Spherical coordinates: range choice - best practices & performance
I am writing some code which deals with coordinate systems, geometry and other similar stuff. I would like to know which is, in general, the most common/practical/efficient way for storing spherical coordinates, regarding common calculations on them. Is it:
theta - [0, 180) phi - [0, 360)
theta - [-90, 90) phi - [-180, 180)
or something other?
(The above coordinates are expressed in radians for clarity, but I would normally keep them in radians to improve speed, since math functions are usually implemented for radians.)
I know that from a mathematical aspect, it is completely irrelevant, but I am wondering if a certain choice would result in an easier or more efficient implementation.
A couple of thoughts:
The representations are indeed mathematically equivalent. Converting from one to the other will cost you a couple of floating point additions, by pi/2 and pi, respectively.
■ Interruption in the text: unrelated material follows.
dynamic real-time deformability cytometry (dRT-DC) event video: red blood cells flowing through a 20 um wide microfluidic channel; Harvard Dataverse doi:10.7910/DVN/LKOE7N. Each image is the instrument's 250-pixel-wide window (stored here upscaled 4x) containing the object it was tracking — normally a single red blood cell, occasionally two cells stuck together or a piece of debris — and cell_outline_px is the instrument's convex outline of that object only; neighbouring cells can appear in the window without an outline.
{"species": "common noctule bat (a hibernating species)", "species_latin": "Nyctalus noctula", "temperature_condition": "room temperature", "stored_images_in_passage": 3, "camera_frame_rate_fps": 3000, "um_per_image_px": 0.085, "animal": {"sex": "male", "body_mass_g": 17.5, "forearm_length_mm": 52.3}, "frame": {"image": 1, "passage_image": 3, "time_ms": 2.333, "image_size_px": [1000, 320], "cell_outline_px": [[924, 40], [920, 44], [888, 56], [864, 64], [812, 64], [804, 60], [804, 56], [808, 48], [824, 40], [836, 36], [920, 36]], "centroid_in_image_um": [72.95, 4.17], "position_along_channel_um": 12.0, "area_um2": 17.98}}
The cost of those additions on common hardware pales in comparison to that of the trigonometry, reverse trig, multiplication/division, and square-root calculations that are common in the arithmetic of sphere geometry.
There is a large body of arithmetic text regarding sphere geometry that was developed over the years for dealing with navigation over the earth. This text often uses the latitude/longitude coordinate system, of -90..+90 and -180..+180, respectively. To use the well known formulas without conversion, you might want to stick with that coordinate system.